I assume that Chuck’s Wall Street pals (they live in his neighborhood) ran into him at the gas station and reminded him that “one hand washes the other”.

I hope I’m wrong, but it appears that we are not going to get a simple, clear expression of the simple clear principle:  Medicade and CHIP and health-care subsidies and federal support for education should not be cut in order to let wealthy people enjoy an extra few thousand dollars worth of the “good life”.

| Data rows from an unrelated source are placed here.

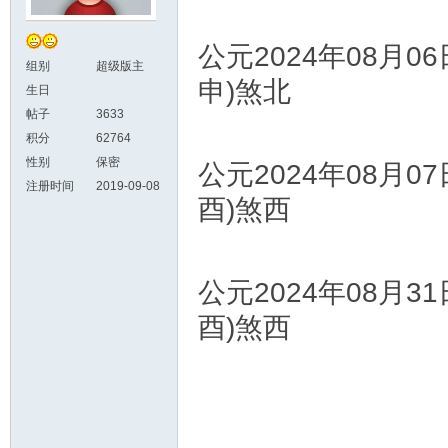
公元2024年08月0
组别
超级版主
申)煞北
生日
帖子
3633
积分
62764
性别
保密
公元2024年08月0
注册时间
2019-09-08
酉)煞西
公元2024年08月3
酉)煞西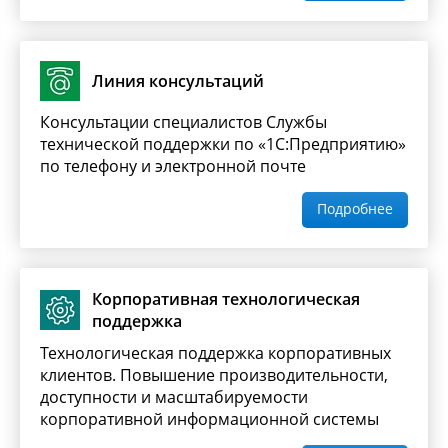
Линия консультаций
Консультации специалистов Службы
технической поддержки по «1С:Предприятию»
по телефону и электронной почте
Подробнее
Корпоративная технологическая
поддержка
Технологическая поддержка корпоративных
клиентов. Повышение производительности,
доступности и масштабируемости
корпоративной информационной системы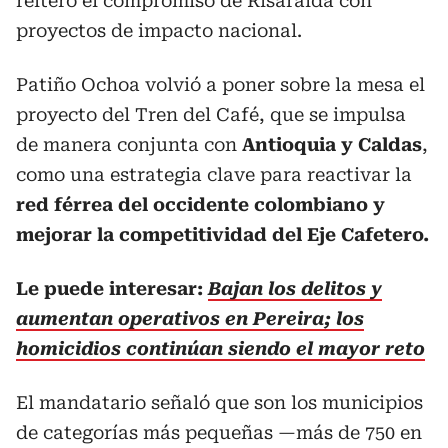
reiteró el compromiso de Risaralda con
proyectos de impacto nacional.
Patiño Ochoa volvió a poner sobre la mesa el
proyecto del Tren del Café, que se impulsa
de manera conjunta con
Antioquia y Caldas
,
como una estrategia clave para reactivar la
red férrea del occidente colombiano y
mejorar la competitividad del Eje Cafetero.
Le puede interesar:
Bajan los delitos y
aumentan operativos en Pereira; los
homicidios continúan siendo el mayor reto
El mandatario señaló que son los municipios
de categorías más pequeñas —más de 750 en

The advantage of raising rates instead of working on “loopholes” is that the arcane consequences surrounding loopholes are too complex for ordinary people to understand.  The results of closing a loophole change with changes in the economic climate.  They were created by clever tax lawyers and lobbyists and, trust me, when the language is changed in the tax code, those same guys will design a way for their clients to avoid any harmful consequences.  If the “fiscal cliff” is solved by “closing loopholes”, the working class and the poor will be screwed.  And it will be like date rape.  They will be drugged in advance so they won’t even know what happened to them until the morning after.  That will be the subject for another election.  Once again, they will be asked to elect another champion and “this time we’ll get em”.

I’ve probably negotiated thousands of settlements with claims adjustors for insurance companies.  Even I knew better than opening the conversation by saying, “I want you to know I’m a nice reasonable guy.  I know you won’t pay my client for his actual damages, but just tell me what you will pay.”